(Beginning of Text block)

Bremmer's key point is: _"this reset of foreign policy and military initiatives may yield the country a peace dividend."_ That's it, that's President Obama's _grand strategy_: a peace dividend rather than, say, retrenchment and a renewed focus on the Americas and more _traditional_ concerns. Proponents of both George W Bush and Barack Obama may argue that the current focus on the Middle East and West Asia is the equivalent of a new Marshall Plan, aiming to bring peace, prosperity and democracy to a whole region, but I don't think that flies.


----------



## Edward Campbell

More, reproduced under the Fair Dealing provisions of the Copyright Act from the _New York Times_, on the debate over American military strategy:

http://www.nytimes.com/2012/10/21/sunday-review/the-foreign-policy-debate.html?pagewanted=all&_r=0


> The Debatable World
> 
> By DAVID E. SANGER
> 
> Published: October 20, 2012
> 
> Washington
> 
> OVER a long campaign, it’s become maddeningly difficult to tease out concrete differences in how Barack Obama and Mitt Romney would deal with an angry, unmanageable world that at once craves and resents American intervention.
> 
> Iran? Mr. Romney promises toughness, decries the administration’s naïveté that it could talk with the mullahs and declares, when pressed, that he would bring about “crippling sanctions.” An amused Mr. Obama says he’s already checked that one off, leaving unsaid the cybersabotage that was directed toward Iran’s nuclear program out of the Situation Room. Afghanistan? It’s a race for the exits, with Mr. Obama at a fast trot and Mr. Romney at a brisk walk, now that he has discarded his primary-season vow that we stay around to kill the Taliban. Mr. Obama is helping funnel light arms to the Syrian rebels; Mr. Romney would send heavy arms, and neither can explain how they would separate secular rebels from jihadists.

(End of Text block)
(Beginning of Input data)

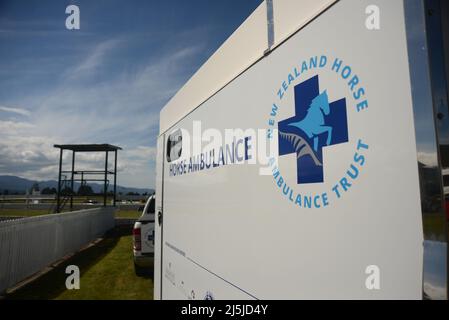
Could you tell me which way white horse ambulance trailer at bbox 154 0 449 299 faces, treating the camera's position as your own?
facing away from the viewer and to the left of the viewer
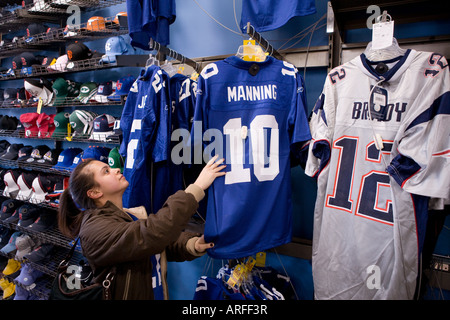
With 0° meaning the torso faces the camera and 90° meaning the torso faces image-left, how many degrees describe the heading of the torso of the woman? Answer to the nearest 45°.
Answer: approximately 270°

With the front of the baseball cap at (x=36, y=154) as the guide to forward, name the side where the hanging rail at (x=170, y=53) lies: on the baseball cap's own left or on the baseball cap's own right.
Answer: on the baseball cap's own left

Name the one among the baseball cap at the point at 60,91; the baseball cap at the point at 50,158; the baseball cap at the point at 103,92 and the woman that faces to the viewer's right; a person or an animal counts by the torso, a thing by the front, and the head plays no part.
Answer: the woman

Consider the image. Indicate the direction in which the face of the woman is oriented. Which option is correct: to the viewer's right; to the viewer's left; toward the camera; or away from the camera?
to the viewer's right
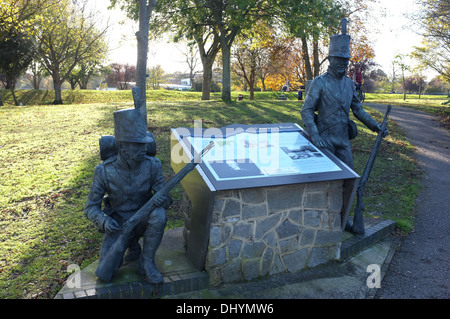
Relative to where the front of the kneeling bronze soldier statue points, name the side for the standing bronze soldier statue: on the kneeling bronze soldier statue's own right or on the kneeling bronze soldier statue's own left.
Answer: on the kneeling bronze soldier statue's own left

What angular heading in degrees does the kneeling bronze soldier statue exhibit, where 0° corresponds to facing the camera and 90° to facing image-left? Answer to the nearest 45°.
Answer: approximately 315°

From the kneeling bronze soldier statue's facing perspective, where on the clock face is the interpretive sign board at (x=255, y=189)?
The interpretive sign board is roughly at 10 o'clock from the kneeling bronze soldier statue.
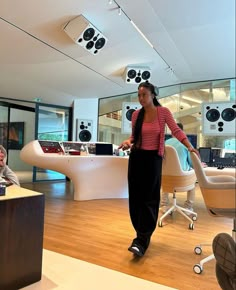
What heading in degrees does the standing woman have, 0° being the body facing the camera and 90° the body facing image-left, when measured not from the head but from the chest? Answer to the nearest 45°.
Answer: approximately 45°

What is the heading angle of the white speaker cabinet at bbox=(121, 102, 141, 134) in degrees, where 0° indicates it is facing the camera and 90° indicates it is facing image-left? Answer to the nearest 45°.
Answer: approximately 0°

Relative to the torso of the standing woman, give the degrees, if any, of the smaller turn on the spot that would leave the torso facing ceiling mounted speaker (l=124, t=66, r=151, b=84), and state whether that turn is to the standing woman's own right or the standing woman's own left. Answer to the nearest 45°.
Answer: approximately 135° to the standing woman's own right

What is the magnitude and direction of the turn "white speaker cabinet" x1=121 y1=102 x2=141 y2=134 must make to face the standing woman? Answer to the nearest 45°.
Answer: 0° — it already faces them

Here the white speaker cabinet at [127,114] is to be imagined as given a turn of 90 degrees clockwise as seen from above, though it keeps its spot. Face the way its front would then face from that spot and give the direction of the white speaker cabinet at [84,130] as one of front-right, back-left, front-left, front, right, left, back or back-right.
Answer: front

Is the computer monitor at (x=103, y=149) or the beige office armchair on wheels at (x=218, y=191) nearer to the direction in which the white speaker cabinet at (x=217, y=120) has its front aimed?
the beige office armchair on wheels

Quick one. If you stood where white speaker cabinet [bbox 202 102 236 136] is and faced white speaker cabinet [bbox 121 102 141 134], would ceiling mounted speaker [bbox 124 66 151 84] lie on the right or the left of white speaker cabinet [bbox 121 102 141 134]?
left

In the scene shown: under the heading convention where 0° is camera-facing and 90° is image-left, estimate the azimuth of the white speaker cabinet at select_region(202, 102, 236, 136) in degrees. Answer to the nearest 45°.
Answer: approximately 0°
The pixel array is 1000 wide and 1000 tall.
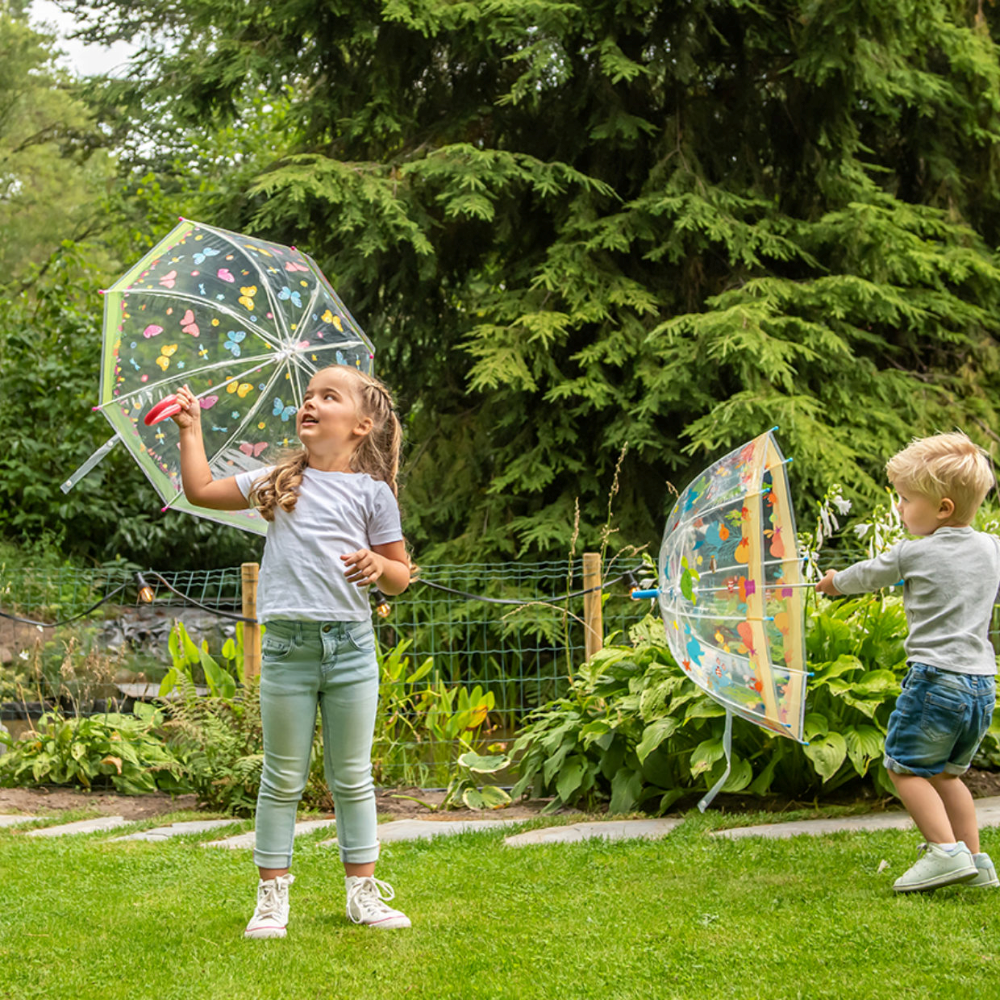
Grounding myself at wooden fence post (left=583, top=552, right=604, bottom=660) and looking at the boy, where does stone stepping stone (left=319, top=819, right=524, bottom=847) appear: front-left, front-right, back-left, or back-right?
front-right

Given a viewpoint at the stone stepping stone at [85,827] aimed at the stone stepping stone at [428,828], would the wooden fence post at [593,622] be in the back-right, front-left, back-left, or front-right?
front-left

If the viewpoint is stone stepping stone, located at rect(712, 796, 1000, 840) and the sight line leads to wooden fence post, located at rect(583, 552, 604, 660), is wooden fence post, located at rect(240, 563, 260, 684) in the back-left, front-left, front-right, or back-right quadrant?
front-left

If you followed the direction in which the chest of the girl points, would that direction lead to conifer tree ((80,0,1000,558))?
no

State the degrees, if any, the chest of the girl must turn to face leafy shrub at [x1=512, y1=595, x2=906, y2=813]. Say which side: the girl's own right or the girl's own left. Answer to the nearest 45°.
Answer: approximately 135° to the girl's own left

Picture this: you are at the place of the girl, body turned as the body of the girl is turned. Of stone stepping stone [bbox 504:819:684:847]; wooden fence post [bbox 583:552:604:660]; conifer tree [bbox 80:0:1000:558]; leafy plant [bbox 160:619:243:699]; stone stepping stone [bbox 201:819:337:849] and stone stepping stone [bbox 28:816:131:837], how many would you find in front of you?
0

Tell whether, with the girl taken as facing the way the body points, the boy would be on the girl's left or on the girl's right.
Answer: on the girl's left

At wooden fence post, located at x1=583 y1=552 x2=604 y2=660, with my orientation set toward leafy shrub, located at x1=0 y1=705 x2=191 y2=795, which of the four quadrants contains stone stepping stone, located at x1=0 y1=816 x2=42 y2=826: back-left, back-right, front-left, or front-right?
front-left

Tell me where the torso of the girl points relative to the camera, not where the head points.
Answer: toward the camera

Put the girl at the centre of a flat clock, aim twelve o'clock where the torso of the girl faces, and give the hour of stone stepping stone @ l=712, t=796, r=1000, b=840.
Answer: The stone stepping stone is roughly at 8 o'clock from the girl.

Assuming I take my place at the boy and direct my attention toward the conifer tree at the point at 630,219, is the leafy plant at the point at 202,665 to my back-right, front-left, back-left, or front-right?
front-left

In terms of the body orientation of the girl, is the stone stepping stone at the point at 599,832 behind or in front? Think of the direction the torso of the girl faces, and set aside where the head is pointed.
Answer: behind

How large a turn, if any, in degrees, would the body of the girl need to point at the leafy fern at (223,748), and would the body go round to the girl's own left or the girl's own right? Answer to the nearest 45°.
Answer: approximately 180°

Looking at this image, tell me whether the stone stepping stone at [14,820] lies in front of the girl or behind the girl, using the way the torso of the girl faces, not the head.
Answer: behind

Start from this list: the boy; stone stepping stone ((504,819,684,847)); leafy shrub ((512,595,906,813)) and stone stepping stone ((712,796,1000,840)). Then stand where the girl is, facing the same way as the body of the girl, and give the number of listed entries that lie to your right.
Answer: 0

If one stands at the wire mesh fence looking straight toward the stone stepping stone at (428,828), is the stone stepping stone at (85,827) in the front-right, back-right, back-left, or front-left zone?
front-right

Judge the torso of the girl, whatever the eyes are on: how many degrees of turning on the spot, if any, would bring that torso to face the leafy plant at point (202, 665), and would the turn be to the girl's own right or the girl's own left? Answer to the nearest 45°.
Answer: approximately 180°
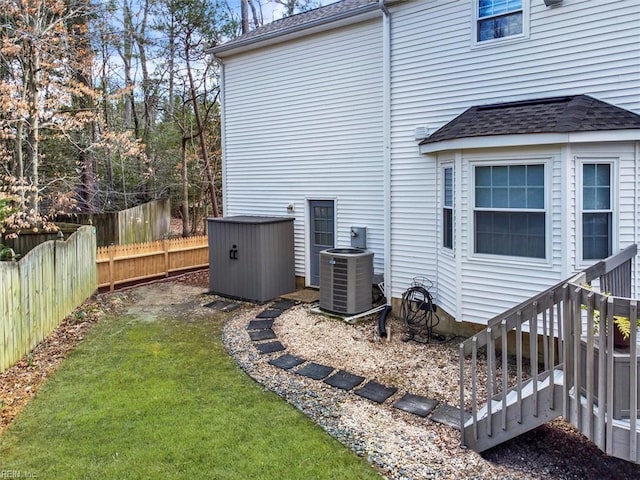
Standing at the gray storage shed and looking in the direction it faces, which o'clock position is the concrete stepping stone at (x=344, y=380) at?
The concrete stepping stone is roughly at 10 o'clock from the gray storage shed.

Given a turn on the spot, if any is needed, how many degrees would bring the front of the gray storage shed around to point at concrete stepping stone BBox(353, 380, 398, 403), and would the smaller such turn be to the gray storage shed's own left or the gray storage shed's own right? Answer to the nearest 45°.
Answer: approximately 45° to the gray storage shed's own left

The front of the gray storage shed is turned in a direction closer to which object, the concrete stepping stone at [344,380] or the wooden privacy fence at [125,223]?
the concrete stepping stone

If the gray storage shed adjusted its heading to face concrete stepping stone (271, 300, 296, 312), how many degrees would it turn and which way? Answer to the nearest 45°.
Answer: approximately 90° to its left

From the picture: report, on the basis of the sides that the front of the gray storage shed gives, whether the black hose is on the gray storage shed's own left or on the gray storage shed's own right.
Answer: on the gray storage shed's own left

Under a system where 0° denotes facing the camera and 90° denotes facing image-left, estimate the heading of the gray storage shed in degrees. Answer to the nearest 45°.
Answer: approximately 45°

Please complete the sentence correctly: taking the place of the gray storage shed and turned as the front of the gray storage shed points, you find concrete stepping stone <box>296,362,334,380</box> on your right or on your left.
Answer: on your left

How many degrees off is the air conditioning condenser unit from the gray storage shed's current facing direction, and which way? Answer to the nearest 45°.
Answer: approximately 90° to its left

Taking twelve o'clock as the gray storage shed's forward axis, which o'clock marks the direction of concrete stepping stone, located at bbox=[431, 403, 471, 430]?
The concrete stepping stone is roughly at 10 o'clock from the gray storage shed.

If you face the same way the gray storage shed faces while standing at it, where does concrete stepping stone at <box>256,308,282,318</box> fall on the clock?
The concrete stepping stone is roughly at 10 o'clock from the gray storage shed.
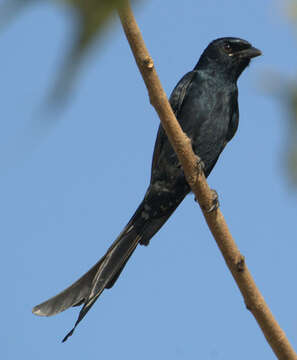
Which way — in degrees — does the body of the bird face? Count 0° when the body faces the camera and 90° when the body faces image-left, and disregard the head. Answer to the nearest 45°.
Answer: approximately 315°
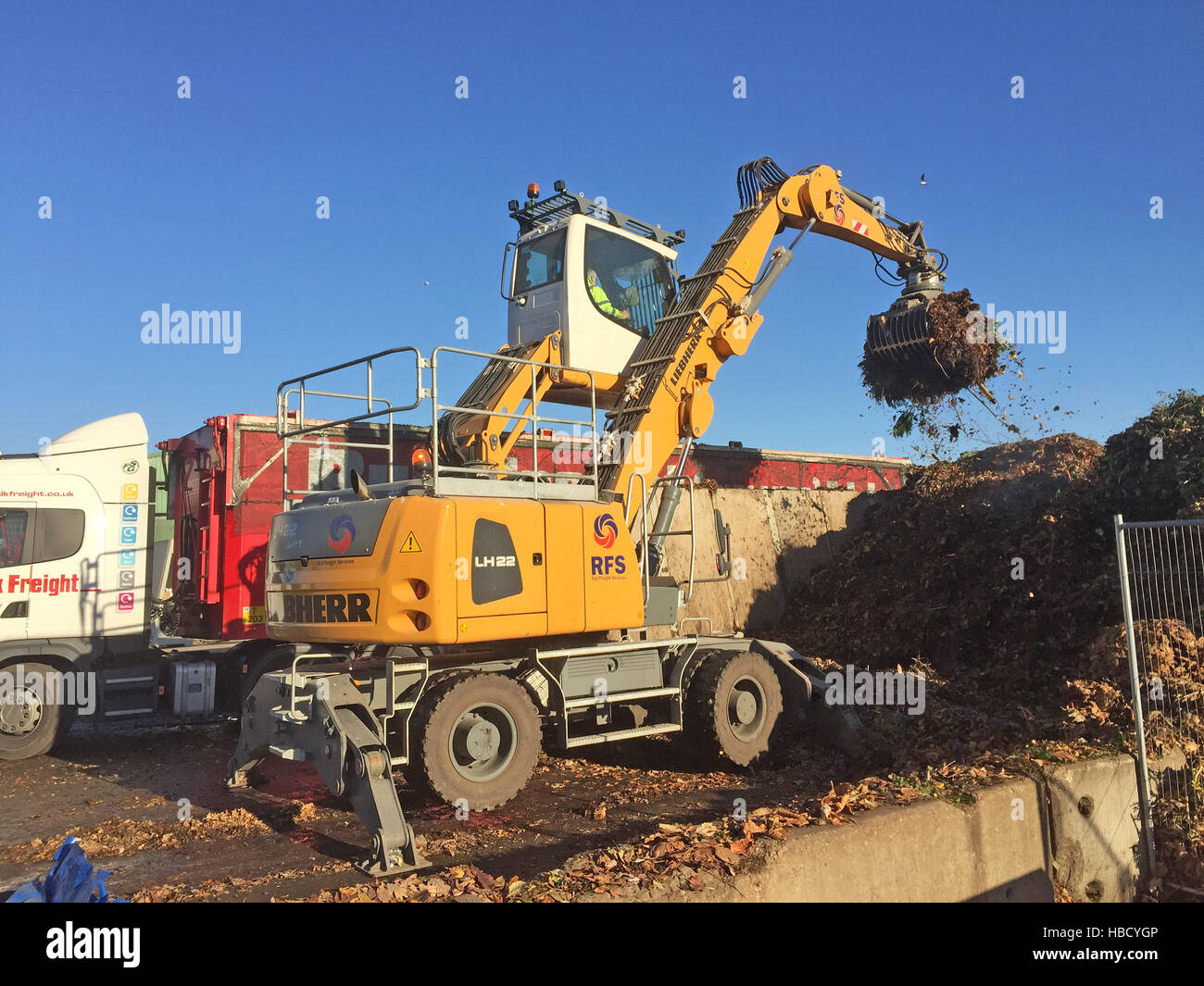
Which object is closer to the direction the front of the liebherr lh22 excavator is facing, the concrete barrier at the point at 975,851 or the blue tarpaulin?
the concrete barrier

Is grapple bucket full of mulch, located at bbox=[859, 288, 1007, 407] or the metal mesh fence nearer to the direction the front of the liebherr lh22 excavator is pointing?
the grapple bucket full of mulch

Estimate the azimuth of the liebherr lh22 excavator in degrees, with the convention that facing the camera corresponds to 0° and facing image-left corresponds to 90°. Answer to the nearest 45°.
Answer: approximately 225°

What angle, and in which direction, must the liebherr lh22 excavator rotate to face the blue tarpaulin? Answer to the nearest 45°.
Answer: approximately 180°

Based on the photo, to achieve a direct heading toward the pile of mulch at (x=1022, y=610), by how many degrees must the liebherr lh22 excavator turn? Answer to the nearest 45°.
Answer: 0° — it already faces it

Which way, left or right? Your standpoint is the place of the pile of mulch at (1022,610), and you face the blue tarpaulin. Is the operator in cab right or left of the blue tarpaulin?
right

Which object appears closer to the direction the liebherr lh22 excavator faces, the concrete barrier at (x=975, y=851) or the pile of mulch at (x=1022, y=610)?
the pile of mulch

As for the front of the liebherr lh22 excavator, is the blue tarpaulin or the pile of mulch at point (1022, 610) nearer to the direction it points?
the pile of mulch

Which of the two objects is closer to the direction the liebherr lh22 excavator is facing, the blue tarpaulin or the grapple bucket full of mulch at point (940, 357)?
the grapple bucket full of mulch

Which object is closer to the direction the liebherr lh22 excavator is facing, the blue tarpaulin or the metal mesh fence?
the metal mesh fence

(End of Input data)

Task instructions —
Carry on the forum thread about American foreign policy, starting after its last sentence. The rows play no part here.

Answer space —
> 
> These fine gradations — exaggerated for effect two weeks before Election Day — will presumably be on display Monday night at the final presidential debate. But with luck, viewers will get a glimpse of the real, gut-level difference in how these two men perceive the future of American power.
> 
> In Mr. Romney’s telling, America can — and must — restore itself to the glory days when it had unquestioned pre-eminence in the world. It was a brief, shining moment — that decade bracketed by the collapse of the Soviet Union and the destruction of the World Trade Center, when the United States was what the French called, with some derision, a “hyperpower.” A longing for that era lurks in Mr. Romney’s critique of what has gone wrong in the Obama years, which he describes as a messy age of jihadist revivals, new nuclear worries and a looming threat from Beijing, and an era in which, he wrote recently, “our country seems to be at the mercy of events rather than shaping them.”
> 
> For his part, Mr. Obama is a man who tends to live in the moment, reacting to the world’s problems while trying to define an emerging Obama doctrine, though it is a phrase the president never utters. To Mr. Obama, that unipolar moment is a gauzy memory. Those longing for it are pining for a global order that cannot exist again. The essence of Mr. Obama’s approach has been that the United States will act unilaterally whenever its direct interests are threatened — think of the Osama bin Laden raid or of the drone strikes and cyberattacks. But he has hesitated to act in cases where he believes others have greater interests at stake than we do: thus America’s halfhearted commitment to the military effort to oust Col. Muammar el-Qaddafi in Libya, and its refusal to take a major role in ousting President Bashar al-Assad from Syria.
> 
> If there is a lesson of the past decade, in Mr. Obama’s mind, it is that we can no longer afford to fight every war, insert ourselves in the middle of every dispute and get stuck in the muck of occupying nations whose fates are not central to our national interest. Nor can we stop rising powers from ... well, rising.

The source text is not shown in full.